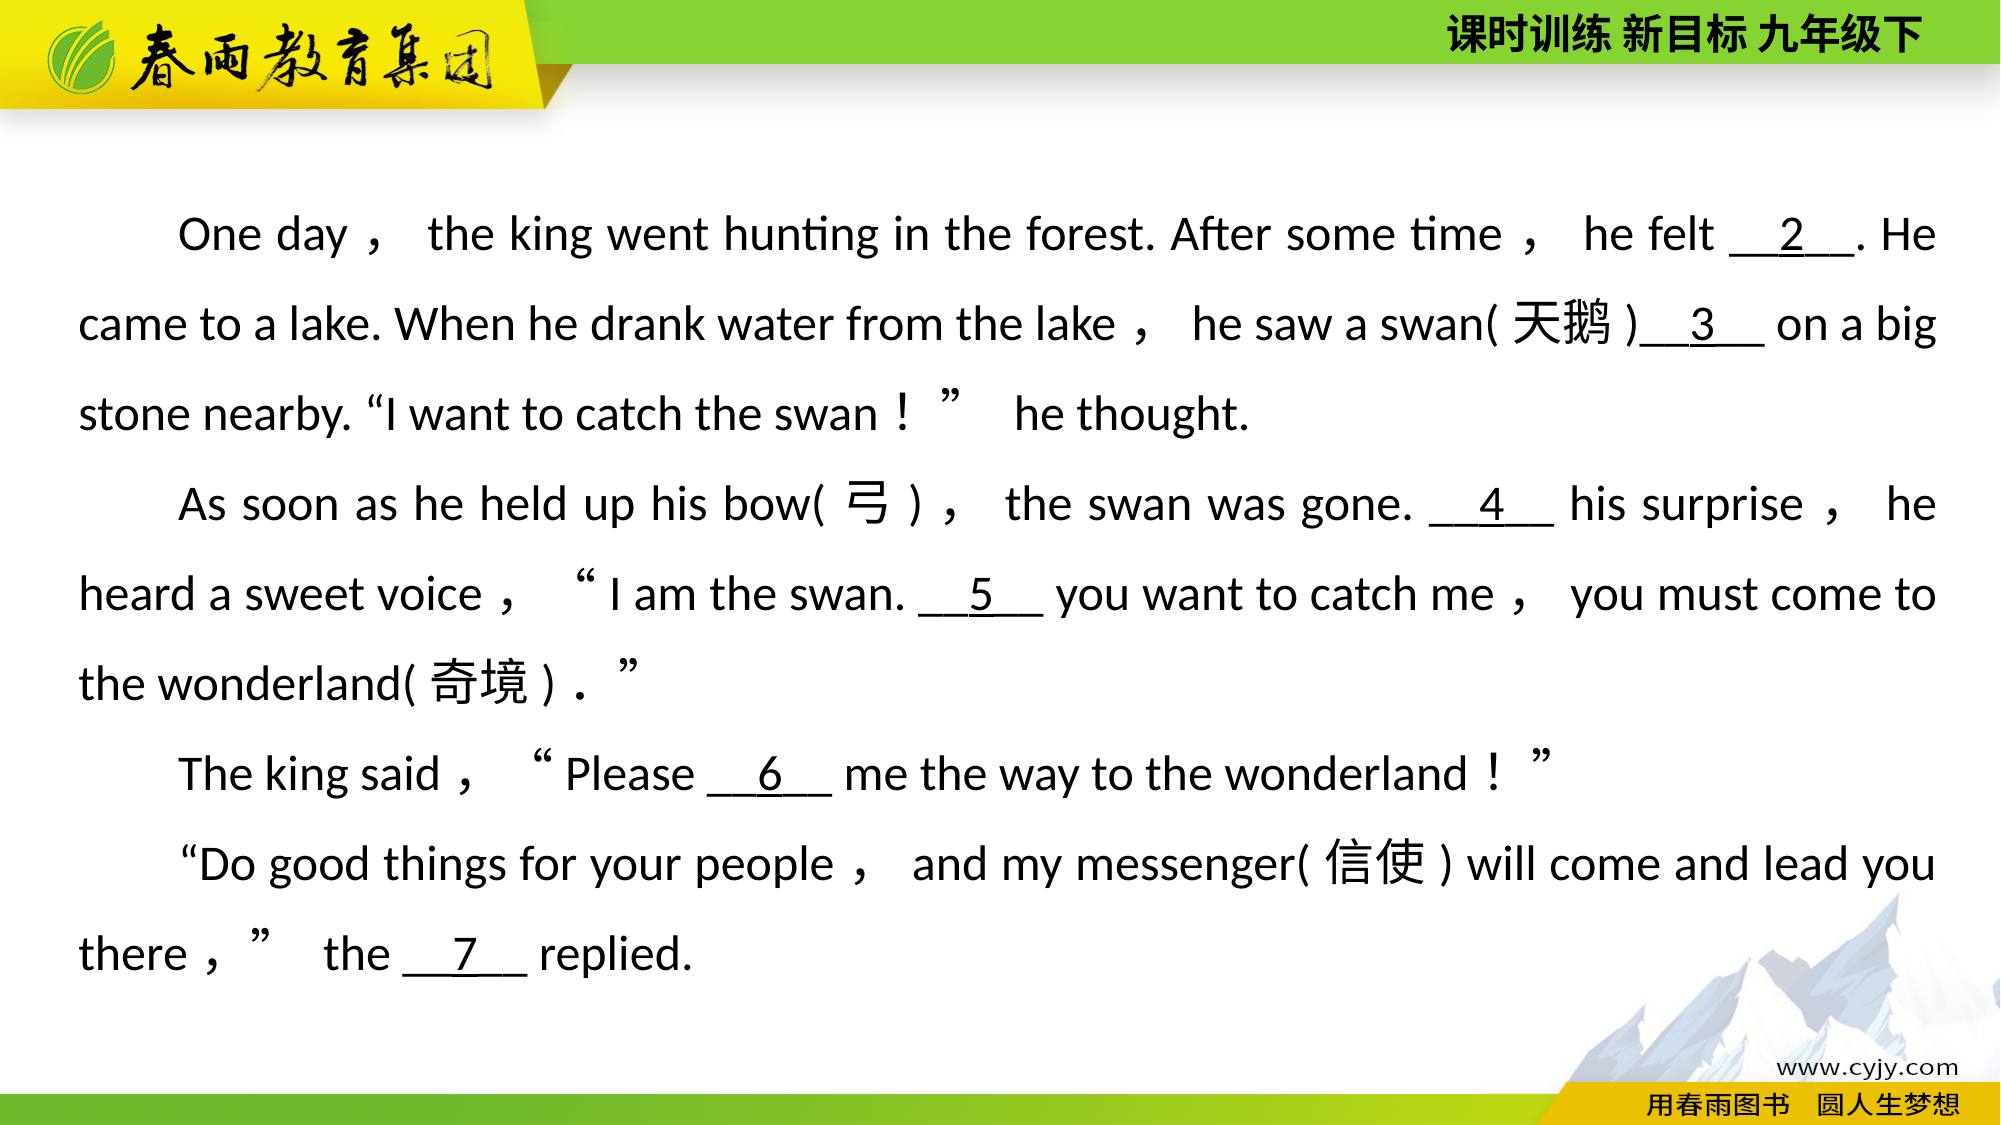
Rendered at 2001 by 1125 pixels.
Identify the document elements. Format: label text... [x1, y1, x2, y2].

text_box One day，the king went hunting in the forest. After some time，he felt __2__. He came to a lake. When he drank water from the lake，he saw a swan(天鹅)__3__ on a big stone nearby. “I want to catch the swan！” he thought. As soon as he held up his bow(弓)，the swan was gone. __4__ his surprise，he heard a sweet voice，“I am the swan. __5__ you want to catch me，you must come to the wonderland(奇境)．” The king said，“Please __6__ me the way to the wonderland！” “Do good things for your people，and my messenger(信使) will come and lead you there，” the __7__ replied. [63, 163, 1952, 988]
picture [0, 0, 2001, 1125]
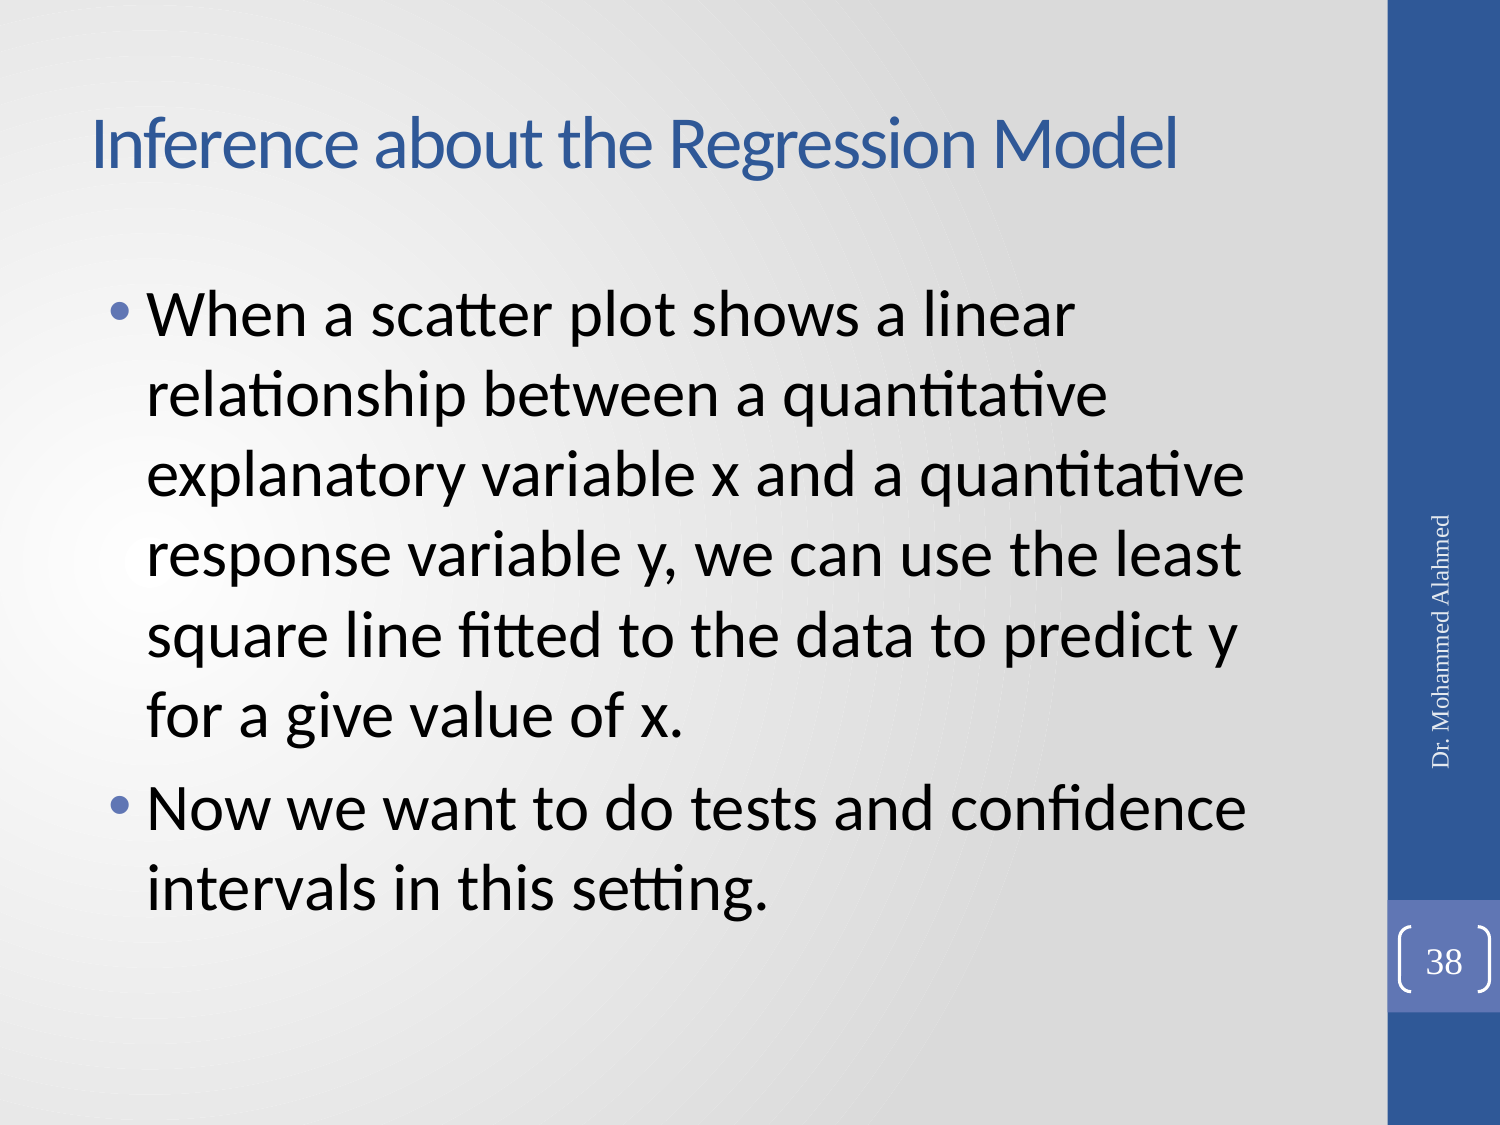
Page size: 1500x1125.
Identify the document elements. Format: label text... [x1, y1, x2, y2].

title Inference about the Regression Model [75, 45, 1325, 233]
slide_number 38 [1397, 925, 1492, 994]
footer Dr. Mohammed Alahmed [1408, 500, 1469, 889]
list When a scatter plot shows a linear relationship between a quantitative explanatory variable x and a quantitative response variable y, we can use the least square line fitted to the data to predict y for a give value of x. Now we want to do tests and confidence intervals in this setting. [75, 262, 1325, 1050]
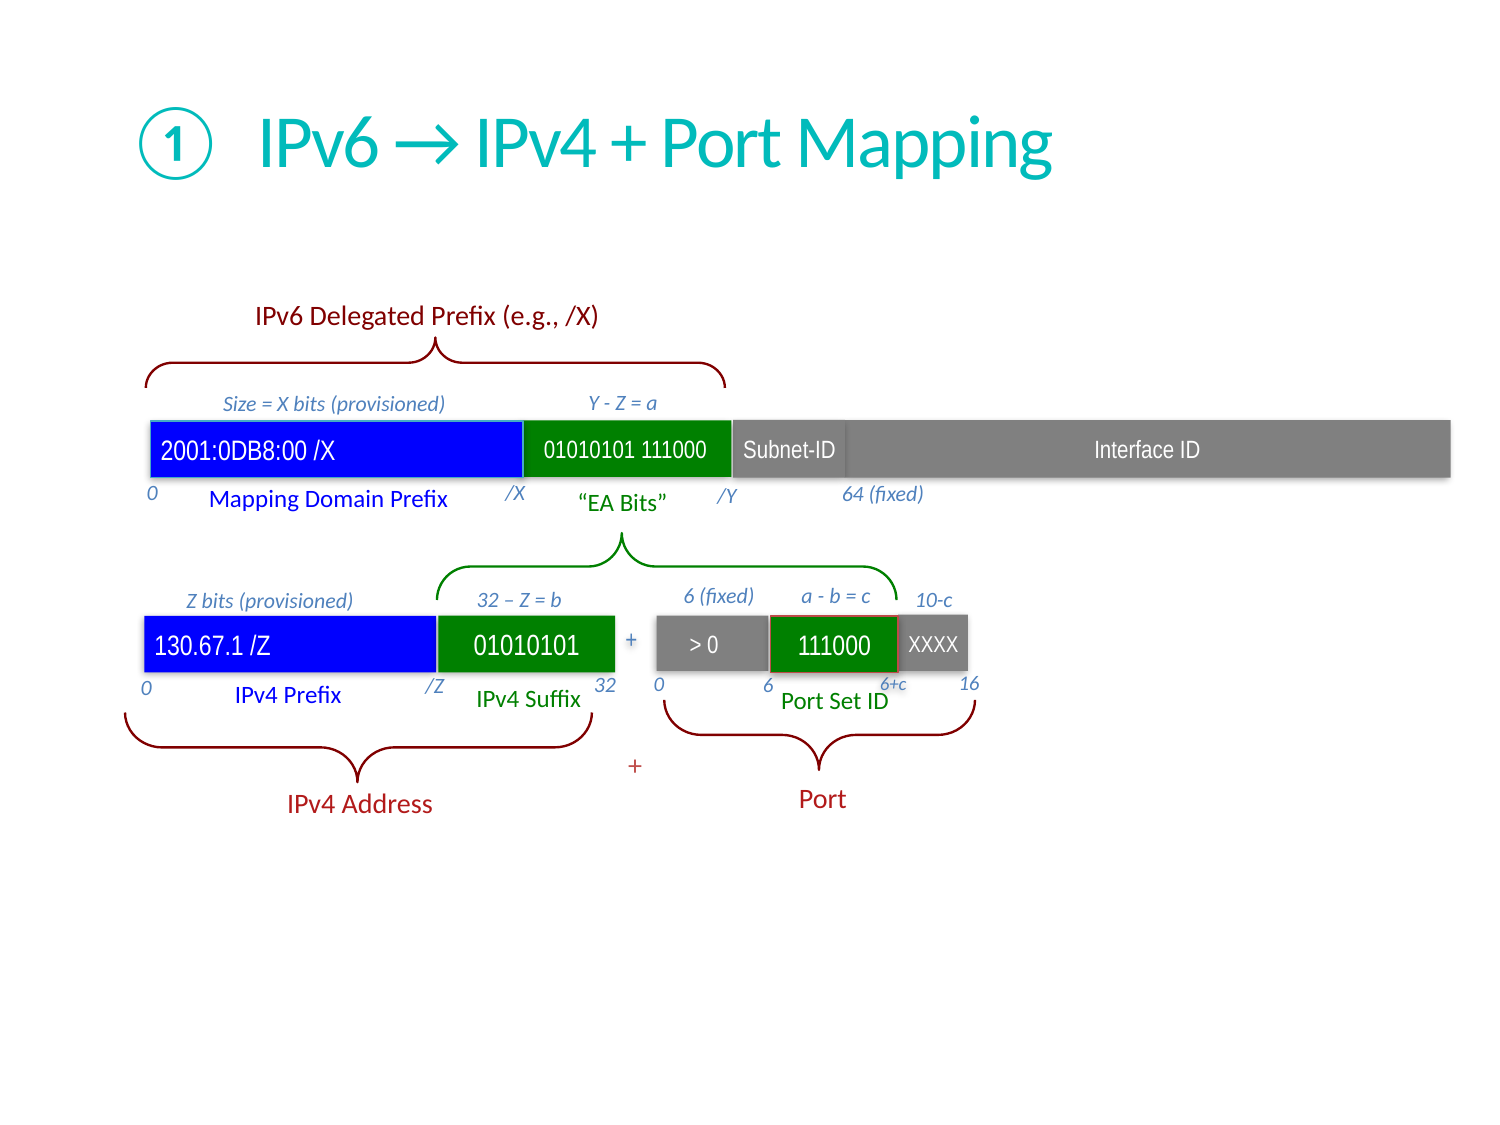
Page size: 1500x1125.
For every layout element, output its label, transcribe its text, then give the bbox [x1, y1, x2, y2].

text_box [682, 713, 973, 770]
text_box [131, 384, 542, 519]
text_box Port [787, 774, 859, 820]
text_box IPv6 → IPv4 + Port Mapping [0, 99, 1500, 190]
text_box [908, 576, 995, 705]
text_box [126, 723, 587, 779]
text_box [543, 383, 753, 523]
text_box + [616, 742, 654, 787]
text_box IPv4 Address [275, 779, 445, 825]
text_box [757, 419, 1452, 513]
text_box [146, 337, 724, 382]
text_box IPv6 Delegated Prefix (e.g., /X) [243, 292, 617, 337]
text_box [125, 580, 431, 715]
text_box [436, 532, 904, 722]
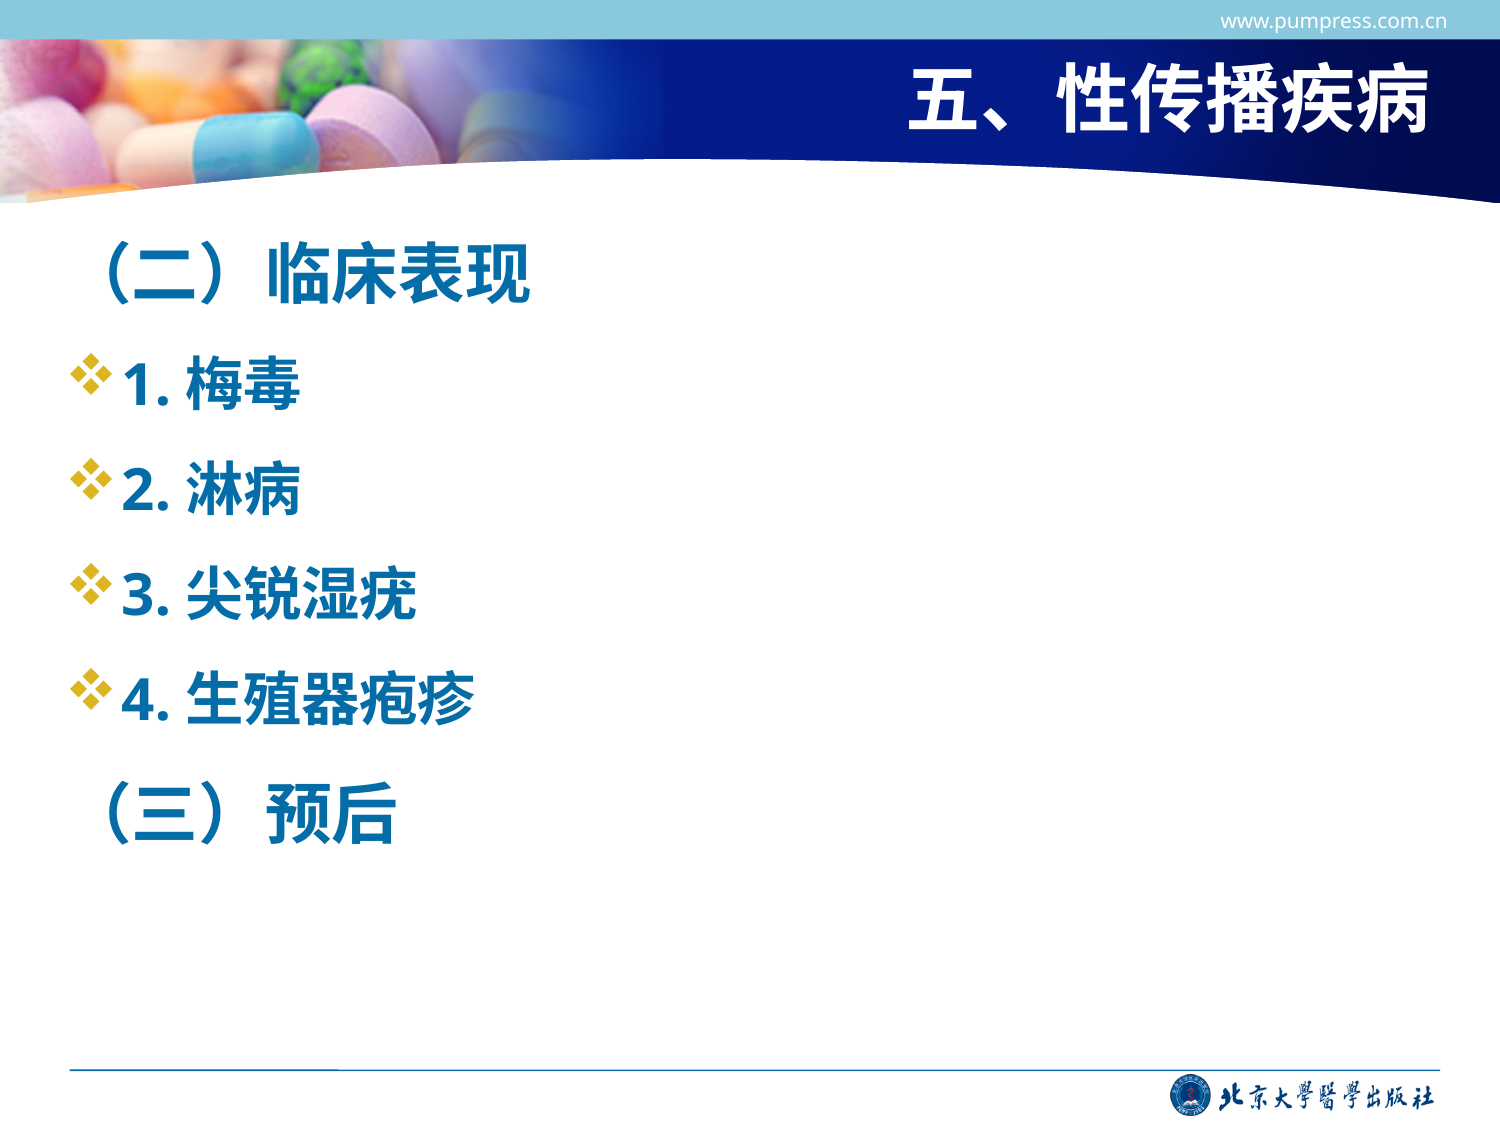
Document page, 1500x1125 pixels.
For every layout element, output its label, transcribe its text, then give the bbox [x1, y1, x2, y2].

:: TASK DESCRIPTION ::
Read through the entries and copy each line in which "pixels" appears.

:: RESPONSE TO THE EXERCISE ::
Rendered at 2001 by 1125 pixels.
Document page, 1500x1125 pixels.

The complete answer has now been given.